Directive
The answer is to be the lines of the material from its start through the line containing "G04 APERTURE LIST*", each copied exactly; no pictures.

[Start of Attachment]

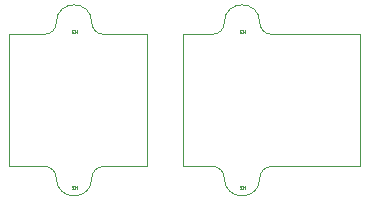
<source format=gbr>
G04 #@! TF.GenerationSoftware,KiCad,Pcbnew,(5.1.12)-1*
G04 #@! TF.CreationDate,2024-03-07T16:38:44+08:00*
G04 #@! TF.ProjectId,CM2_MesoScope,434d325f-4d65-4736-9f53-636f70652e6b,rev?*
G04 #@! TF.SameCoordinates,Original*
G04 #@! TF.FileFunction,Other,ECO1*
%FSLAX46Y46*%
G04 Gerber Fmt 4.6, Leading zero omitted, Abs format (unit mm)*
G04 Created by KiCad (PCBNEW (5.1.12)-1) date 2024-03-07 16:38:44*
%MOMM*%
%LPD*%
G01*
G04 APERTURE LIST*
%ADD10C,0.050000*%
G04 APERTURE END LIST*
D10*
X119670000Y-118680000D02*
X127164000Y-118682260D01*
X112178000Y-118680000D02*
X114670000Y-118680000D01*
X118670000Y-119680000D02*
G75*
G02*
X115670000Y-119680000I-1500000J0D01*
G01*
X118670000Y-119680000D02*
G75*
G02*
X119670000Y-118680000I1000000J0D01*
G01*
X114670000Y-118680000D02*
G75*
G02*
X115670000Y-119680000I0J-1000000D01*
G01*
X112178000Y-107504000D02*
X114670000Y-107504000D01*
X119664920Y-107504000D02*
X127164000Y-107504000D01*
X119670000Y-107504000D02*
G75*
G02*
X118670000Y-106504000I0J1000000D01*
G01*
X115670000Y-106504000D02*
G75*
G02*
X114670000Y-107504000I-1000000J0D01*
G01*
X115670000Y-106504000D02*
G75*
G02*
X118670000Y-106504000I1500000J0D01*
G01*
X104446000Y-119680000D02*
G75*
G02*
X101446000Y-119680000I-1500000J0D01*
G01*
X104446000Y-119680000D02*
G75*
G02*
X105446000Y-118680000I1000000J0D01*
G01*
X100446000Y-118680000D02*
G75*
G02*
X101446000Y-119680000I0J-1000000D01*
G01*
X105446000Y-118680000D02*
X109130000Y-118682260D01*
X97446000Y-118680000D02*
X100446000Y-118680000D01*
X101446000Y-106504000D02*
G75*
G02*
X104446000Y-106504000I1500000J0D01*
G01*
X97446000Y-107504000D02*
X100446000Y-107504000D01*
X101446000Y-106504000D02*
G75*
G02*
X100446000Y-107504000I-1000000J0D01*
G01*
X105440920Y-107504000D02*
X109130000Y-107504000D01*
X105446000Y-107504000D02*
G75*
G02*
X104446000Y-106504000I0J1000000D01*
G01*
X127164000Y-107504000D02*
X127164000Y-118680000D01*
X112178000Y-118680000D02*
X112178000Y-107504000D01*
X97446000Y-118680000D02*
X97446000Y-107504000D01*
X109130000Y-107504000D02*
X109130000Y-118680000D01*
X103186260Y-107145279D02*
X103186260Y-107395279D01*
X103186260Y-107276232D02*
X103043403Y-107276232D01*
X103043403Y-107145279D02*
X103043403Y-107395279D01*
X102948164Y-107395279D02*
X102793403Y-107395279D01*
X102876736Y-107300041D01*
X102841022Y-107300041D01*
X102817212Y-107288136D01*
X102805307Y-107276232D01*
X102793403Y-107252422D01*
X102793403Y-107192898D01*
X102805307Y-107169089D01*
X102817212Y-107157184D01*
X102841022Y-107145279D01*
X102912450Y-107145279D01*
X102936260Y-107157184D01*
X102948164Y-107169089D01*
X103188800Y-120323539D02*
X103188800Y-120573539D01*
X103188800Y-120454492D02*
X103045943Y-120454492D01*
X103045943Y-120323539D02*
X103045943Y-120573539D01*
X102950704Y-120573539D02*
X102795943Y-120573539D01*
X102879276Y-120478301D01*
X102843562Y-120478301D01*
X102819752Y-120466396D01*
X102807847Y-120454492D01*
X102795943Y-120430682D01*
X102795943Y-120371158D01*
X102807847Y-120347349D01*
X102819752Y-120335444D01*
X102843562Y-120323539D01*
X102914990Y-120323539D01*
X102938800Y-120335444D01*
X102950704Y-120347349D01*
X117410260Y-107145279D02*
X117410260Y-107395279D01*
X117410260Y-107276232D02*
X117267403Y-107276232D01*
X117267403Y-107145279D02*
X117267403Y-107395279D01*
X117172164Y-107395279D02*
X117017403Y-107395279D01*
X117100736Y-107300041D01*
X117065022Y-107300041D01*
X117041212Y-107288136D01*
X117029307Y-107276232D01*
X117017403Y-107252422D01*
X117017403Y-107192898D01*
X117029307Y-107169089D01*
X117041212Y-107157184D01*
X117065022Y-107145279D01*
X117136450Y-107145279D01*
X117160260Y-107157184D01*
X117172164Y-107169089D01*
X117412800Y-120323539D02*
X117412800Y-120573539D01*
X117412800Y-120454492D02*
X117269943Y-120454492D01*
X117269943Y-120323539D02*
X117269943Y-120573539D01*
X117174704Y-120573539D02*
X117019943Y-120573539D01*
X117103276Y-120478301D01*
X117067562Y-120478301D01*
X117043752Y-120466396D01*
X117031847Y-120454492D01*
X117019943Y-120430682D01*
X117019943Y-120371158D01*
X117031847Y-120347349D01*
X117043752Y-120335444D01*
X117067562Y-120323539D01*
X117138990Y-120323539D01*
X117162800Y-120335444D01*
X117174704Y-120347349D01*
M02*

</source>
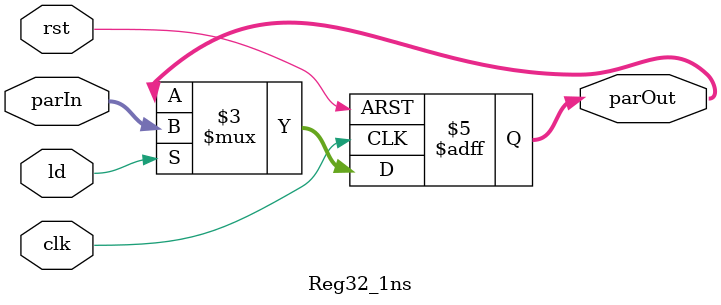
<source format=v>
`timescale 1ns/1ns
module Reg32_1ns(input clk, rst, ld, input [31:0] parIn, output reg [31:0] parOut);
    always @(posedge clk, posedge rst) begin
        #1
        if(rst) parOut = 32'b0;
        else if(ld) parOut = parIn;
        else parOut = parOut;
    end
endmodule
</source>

[End of Attachment]

Output
<source format=gbr>
G04 #@! TF.GenerationSoftware,KiCad,Pcbnew,(5.1.12)-1*
G04 #@! TF.CreationDate,2024-03-07T16:38:44+08:00*
G04 #@! TF.ProjectId,CM2_MesoScope,434d325f-4d65-4736-9f53-636f70652e6b,rev?*
G04 #@! TF.SameCoordinates,Original*
G04 #@! TF.FileFunction,Other,ECO1*
%FSLAX46Y46*%
G04 Gerber Fmt 4.6, Leading zero omitted, Abs format (unit mm)*
G04 Created by KiCad (PCBNEW (5.1.12)-1) date 2024-03-07 16:38:44*
%MOMM*%
%LPD*%
G01*
G04 APERTURE LIST*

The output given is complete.